* **Text zur Prüfung**
::::::::

Spritpreise erreichen Rekordhöhe: Autofahrer in Waren empört über „bodenlose Frechheit“
An der Team-Tankstelle in Waren an der Müritz kostet Super 95 Anfang März 1,95 Euro pro Liter – ein Preisniveau, das seit langem nicht mehr erreicht wurde. Die Eskalation des militärischen Konflikts zwischen den USA, Israel und Iran hat zu dieser dramatischen Entwicklung geführt. Die wichtige Handelsroute „Straße von Hormus“ ist faktisch blockiert, was etwa ein Fünftel der weltweiten Öl- und Gasproduktion betrifft und die Ölpreise in die Höhe treibt.
Höchste Werte seit fast zwei Jahren
Der ADAC verzeichnete am Sonntag Tagesdurchschnittspreise von 1,79 Euro pro Liter für E10 und 1,75 Euro pro Liter für Diesel. Dies sind die höchsten Werte seit fast zwei Jahren. Zuletzt kostete E10 Ende Mai 2024 mehr, Diesel Anfang April 2024. Da niemand abschätzen kann, wie lange der Iran-Konflikt andauern wird, bleibt die Lage an den Tankstellen vorerst angespannt.

::::::::

* **Bereitgestelltes Material**
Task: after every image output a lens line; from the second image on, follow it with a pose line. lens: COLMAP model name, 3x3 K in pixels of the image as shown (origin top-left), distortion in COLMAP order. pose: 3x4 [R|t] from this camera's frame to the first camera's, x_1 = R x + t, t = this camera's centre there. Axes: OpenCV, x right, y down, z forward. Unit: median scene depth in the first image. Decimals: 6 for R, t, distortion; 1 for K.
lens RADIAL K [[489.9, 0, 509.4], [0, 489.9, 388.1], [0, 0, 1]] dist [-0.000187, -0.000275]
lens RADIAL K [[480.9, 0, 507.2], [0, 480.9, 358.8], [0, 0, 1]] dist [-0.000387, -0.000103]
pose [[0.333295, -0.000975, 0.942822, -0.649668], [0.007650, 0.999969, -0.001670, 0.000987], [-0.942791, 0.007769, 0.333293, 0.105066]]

::::::::

* **Zu erledigende Aufgaben**
1. Fassen Sie den Artikel über die Spritpreise in zwei Sätzen zusammen.
2. Kopieren Sie aus dem Artikel über die Spritpreise wortgetreu den Abschnitt, der bei „Höchste Werte seit“ beginnt und bei „Tankstellen vorerst angespannt.“ endet.
Verwenden Sie nur den Artikel über die Spritpreise, nicht das Material.

* **Lösungen**
1. An der Team-Tankstelle in Waren an der Müritz kostet Super 95 Anfang März 1,95 Euro pro Liter, nachdem die Eskalation des militärischen Konflikts zwischen den USA, Israel und Iran und die faktische Blockade der Straße von Hormus die Ölpreise in die Höhe getrieben haben. Der ADAC verzeichnete am Sonntag Tagesdurchschnittspreise von 1,79 Euro für E10 und 1,75 Euro für Diesel, die höchsten Werte seit fast zwei Jahren, und die Lage an den Tankstellen bleibt vorerst angespannt.

2.
Höchste Werte seit fast zwei Jahren
Der ADAC verzeichnete am Sonntag Tagesdurchschnittspreise von 1,79 Euro pro Liter für E10 und 1,75 Euro pro Liter für Diesel. Dies sind die höchsten Werte seit fast zwei Jahren. Zuletzt kostete E10 Ende Mai 2024 mehr, Diesel Anfang April 2024. Da niemand abschätzen kann, wie lange der Iran-Konflikt andauern wird, bleibt die Lage an den Tankstellen vorerst angespannt.